🤖 AI Summary
This work addresses the rapid degradation of visual fidelity in autoregressive multi-step rollouts of action-conditioned robotic world models, a problem primarily caused by error accumulation. To mitigate this, the authors propose a post-training framework grounded in contrastive reinforcement learning, which optimizes the model using its own generated rollout sequences. The approach introduces a multi-candidate, variable-length future comparison mechanism and a visual fidelity reward that integrates multi-view perceptual metrics. This design significantly enhances both consistency and realism in long-horizon predictions. Evaluated on the DROID dataset, the method achieves state-of-the-art performance in rollout fidelity, reducing LPIPS by 14% and improving SSIM by 9.1%, with human evaluators expressing an 80% preference for its outputs in blind tests.
📝 Abstract
Action-conditioned robot world models generate future video frames of the manipulated scene given a robot action sequence, offering a promising alternative for simulating tasks that are difficult to model with traditional physics engines. However, these models are optimized for short-term prediction and break down when deployed autoregressively: each predicted clip feeds back as context for the next, causing errors to compound and visual quality to rapidly degrade. We address this through the following contributions. First, we introduce a reinforcement learning (RL) post-training scheme that trains the world model on its own autoregressive rollouts rather than on ground-truth histories. We achieve this by adapting a recent contrastive RL objective for diffusion models to our setting and show that its convergence guarantees carry over exactly. Second, we design a training protocol that generates and compares multiple candidate variable-length futures from the same rollout state, reinforcing higher-fidelity predictions over lower-fidelity ones.
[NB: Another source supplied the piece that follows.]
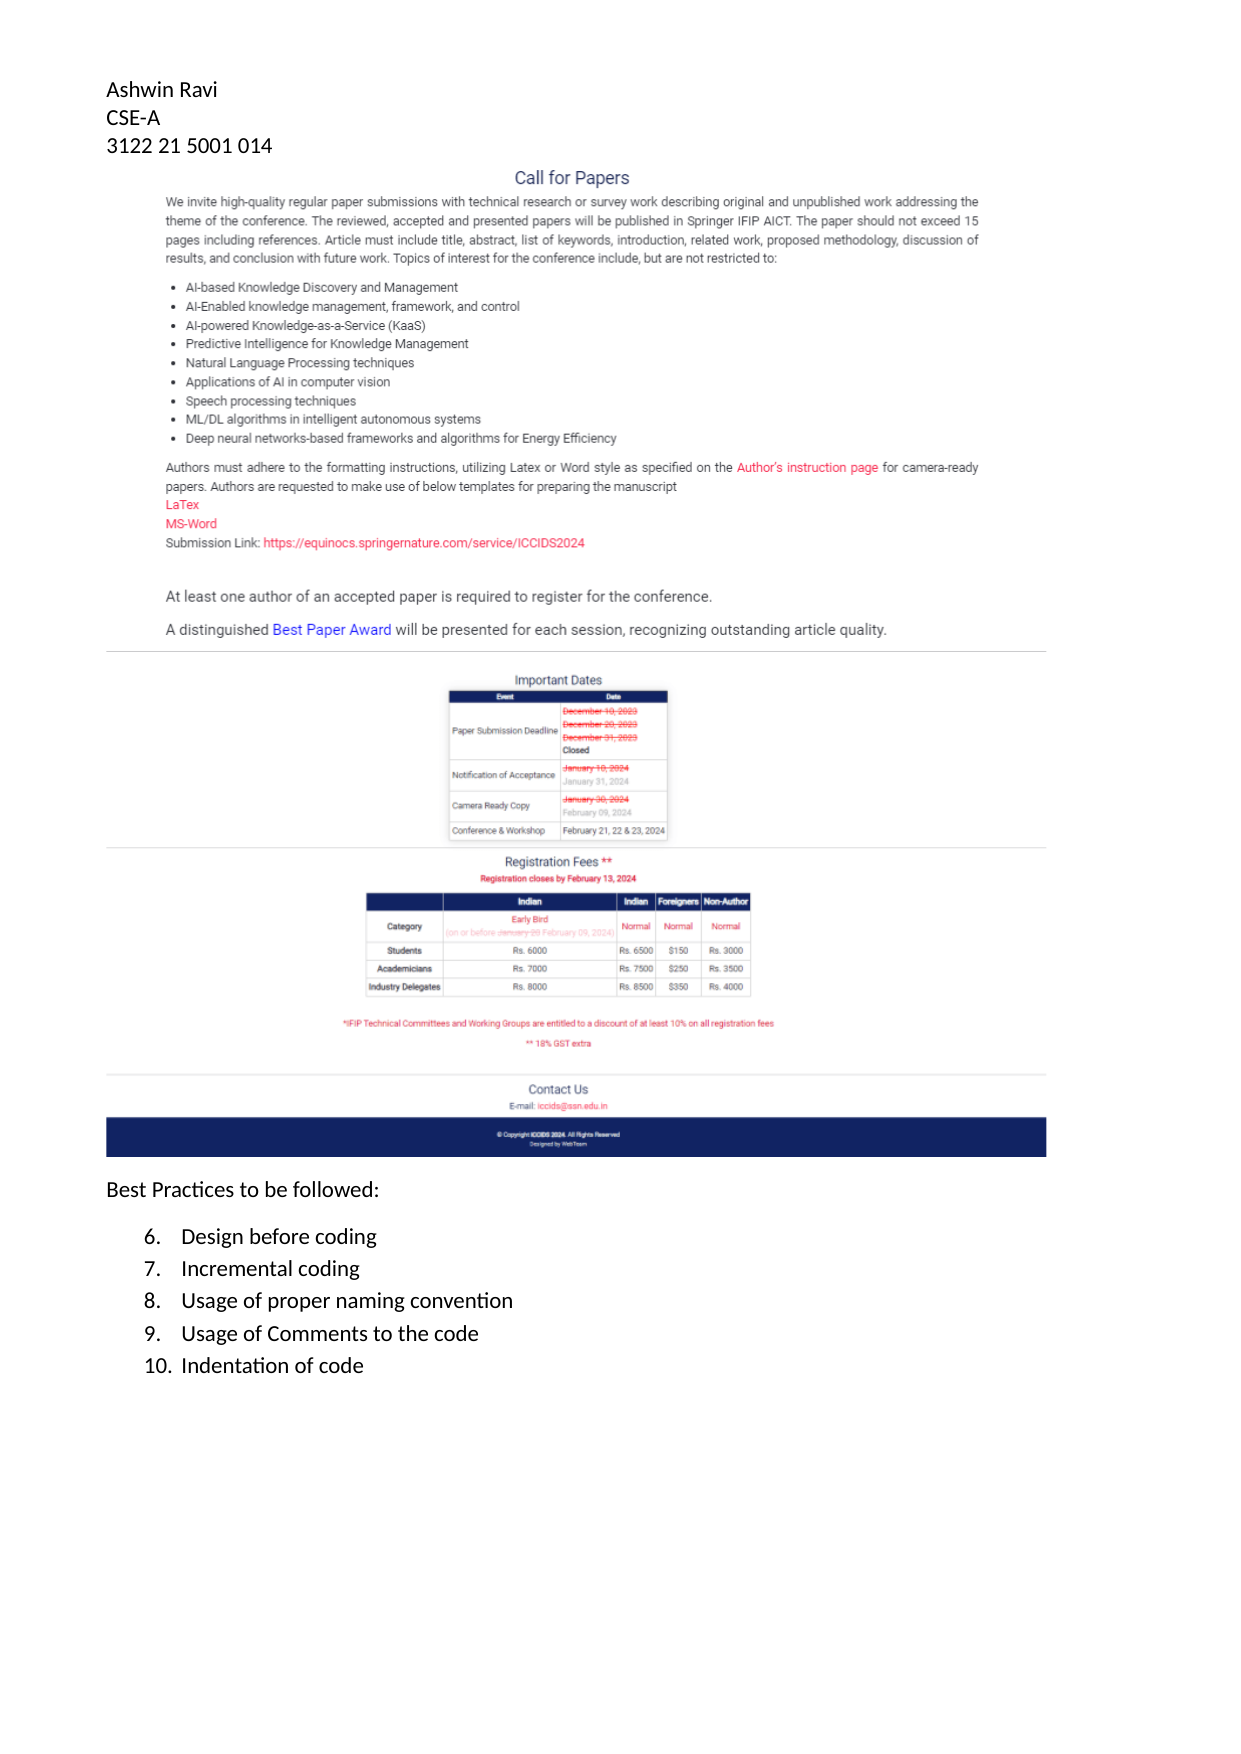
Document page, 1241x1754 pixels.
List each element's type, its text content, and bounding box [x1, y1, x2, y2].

Third, we develop efficient, multi-view visual fidelity rewards that combine complementary perceptual metrics across camera views and are aggregated at the clip level for dense, low-variance training signal. Fourth, we show that our approach establishes a new state-of-the-art for rollout fidelity on the DROID dataset, outperforming the strongest baseline on all metrics (e.g., LPIPS reduced by 14% on external cameras, SSIM improved by 9.1% on the wrist camera), winning 98% of paired comparisons, and achieving an 80% preference rate in a blind human study.